К исповеди готовятся загодя: «Все грехи мы с Горкиным перебрали, но страшных-то, слава Богу, не было. Самый, пожалуй, страшный, как я в Чистый Понедельник яичко выпил…». Теперь настала очередь «нести грехи» на исповедь. «Ну, иди с Господом…», – шепчет Горкин и чуть подталкивает, а у меня ноги не идут, и опять все грехи забыл. Он ведет меня за руку и шепчет: «Иди, голубок, покайся». А я ничего не вижу, глаза застлало. Он вытирает мне глаза пальцем, и я вижу за ширмами аналой и о. Виктора. Он манит меня и шепчет: «Ну, милый, откройся перед Крестом и Евангелием, как перед Господом, в чем согрешал… не убойся, не утаи…». Я плачу, не знаю, что говорить. Он наклоняется и шепчет: «Ну, папашеньку-мамашеньку не слушался…» А я только про лапку помню.

– Ну, что еще… не слушался… надо слушаться… Что, какую лапку!..

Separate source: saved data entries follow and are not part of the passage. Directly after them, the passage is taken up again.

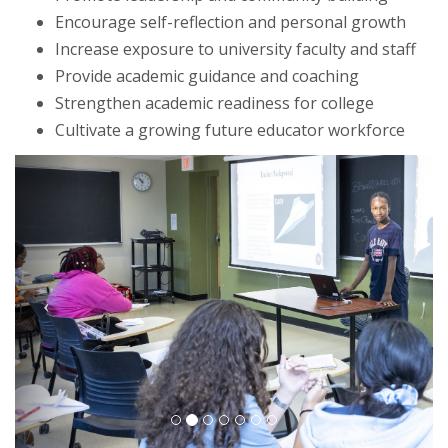
Encourage self-reflection and personal growth
Increase exposure to university faculty and staff
Provide academic guidance and coaching
Strengthen academic readiness for college
Cultivate a growing future educator workforce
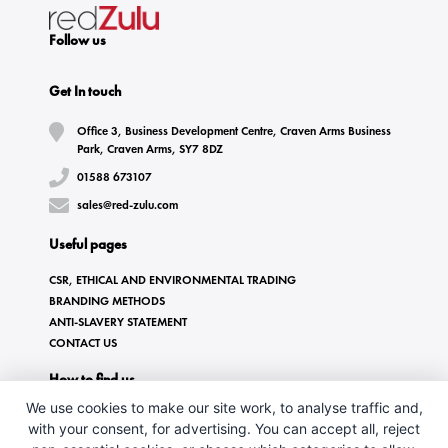
Follow us
Get In touch
Office 3, Business Development Centre, Craven Arms Business
Park, Craven Arms, SY7 8DZ
01588 673107
sales@red-zulu.com
Useful pages
CSR, ETHICAL AND ENVIRONMENTAL TRADING
BRANDING METHODS
ANTI-SLAVERY STATEMENT
CONTACT US
How to find us
We use cookies to make our site work, to analyse traffic and,
with your consent, for advertising. You can accept all, reject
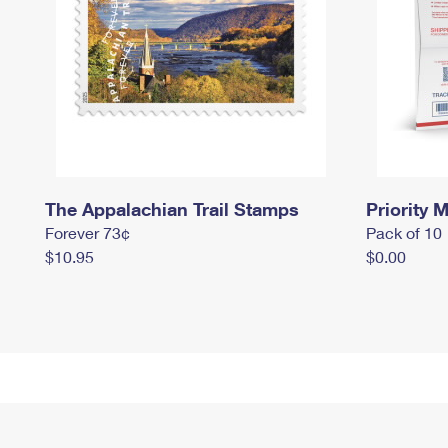
The Appalachian Trail Stamps
Priority M
Forever 73¢
Pack of 10
$10.95
$0.00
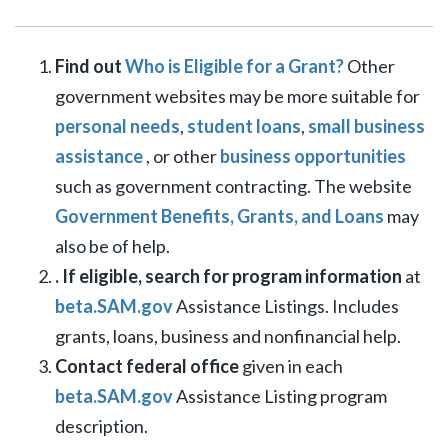
Find out
Who is Eligible for a Grant?
Other
government websites may be more suitable for
personal needs
,
student loans
,
small business
assistance
, or other
business opportunities
such as government contracting. The website
Government Benefits, Grants, and Loans
may
also be of help.
. If eligible, search for program information
at
beta.SAM.gov
Assistance Listings. Includes
grants, loans, business and nonfinancial help.
Contact federal office
given in each
beta.SAM.gov
Assistance Listing program
description.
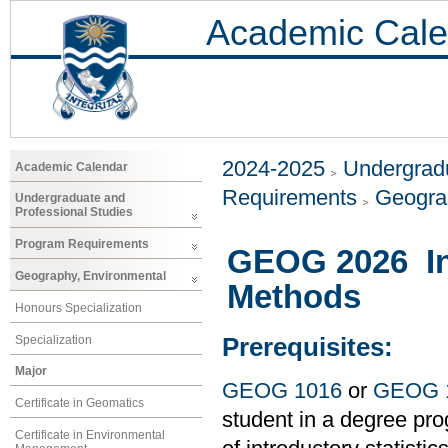
Academic Cale
2024-2025
Undergradu
Academic Calendar
Requirements
Geogra
Undergraduate and
Professional Studies
Program Requirements
GEOG 2026 Int
Geography, Environmental
Methods
Honours Specialization
Specialization
Prerequisites:
Major
GEOG 1016
or
GEOG 
Certificate in Geomatics
student in a degree pro
Certificate in Environmental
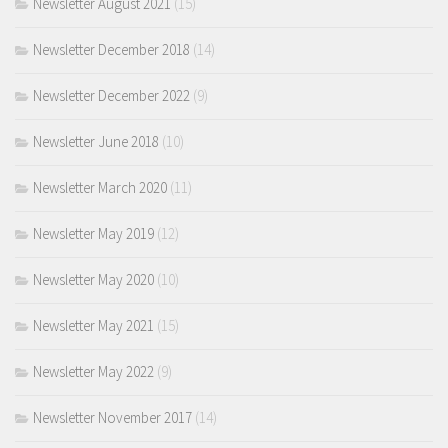
Newsletter August 2021
(15)
Newsletter December 2018
(14)
Newsletter December 2022
(9)
Newsletter June 2018
(10)
Newsletter March 2020
(11)
Newsletter May 2019
(12)
Newsletter May 2020
(10)
Newsletter May 2021
(15)
Newsletter May 2022
(9)
Newsletter November 2017
(14)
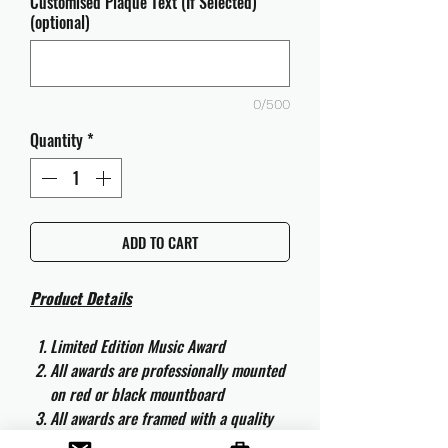
Customised Plaque Text (If Selected)
(optional)
0/500
Quantity
*
ADD TO CART
Product Details
Limited Edition Music Award
All awards are professionally mounted
on red or black mountboard
All awards are framed with a quality
aluminium 50cm x 40cm frame and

Я едва вышептываю сквозь слезы:

– Гусиная лапка., ту… синую лапку… позавидовал…

Он начинает допрашивать, что за лапка, ласково так выспрашивает, и я ему открываю все. Он гладит меня по головке и вздыхает:

– Так, умник… не утаил… и душе легче. Ну еще что?…

Мне легко, и я говорю про все: и про лопату, и про яичко, и даже как осуждал о. протодиакона. <…> Батюшка читает мне наставление, что завидовать и осуждать большой грех, особенно старших.

– Ишь ты, какой заметливый… – и хвалит за «рачение» о душе. <…> Накрывает меня епитрахилью и крестит голову. И я радостно слышу: «… прощаю и разрешаю». Выхожу из-за ширмочки, и все на меня глядят, – очень долго я был. Может быть, думают, какой я великий грешник. А на душе так легко-легко» [50, с. 506–508].

Страстная неделя – особое время, каждый день которой настолько значителен, что его даже принято писать с заглавной буквы: Великий Понедельник, Великий Вторник…

Великая Пятница – время Распятия Христа. Днем происходит служба перед Плащаницей (иконой положения во гроб), и звучат погребальные звуки колокола. «Ударяют печально, к Плащанице. Путается во мне и грусть, и радость: Спаситель сейчас умрет… и веселые стаканчики[8], и миндаль в кармашке, и яйца красить… и запахи ванили и ветчины, которую нынче запекли, и грустная молитва, которую напевает Горкин, – «Иуда нече-сти-и-вый… сирибром помрачи-и-ися» [там же, с.298].

Что означало все для души ребенка – эта одновременность противоположного? Так он обучался не бояться смерти: «Ночь. Смотрю на образ, и все во мне связывается с Христом: иллюминация, свечки, вертящиеся яички, молитвы, Ганька, старичок Горкин, который, пожалуй, умрет скоро… Но он воскреснет! И я когда-то умру, и все. И потом встретимся все… и Васька, который умер зимой от скарлатины, и сапожник Зола, певший с мальчишками про волхвов, все мы встретимся там. И Горкин будет вырезывать винограды на пасочках, но какой-то другой, светлый, как беленькие души, которые я видел в поминаньи. Стоит Плащаница, в церкви, одна[9], горят лампады. Он теперь сошел в ад и всех выводит из огненной геенны» [там же, с. 300].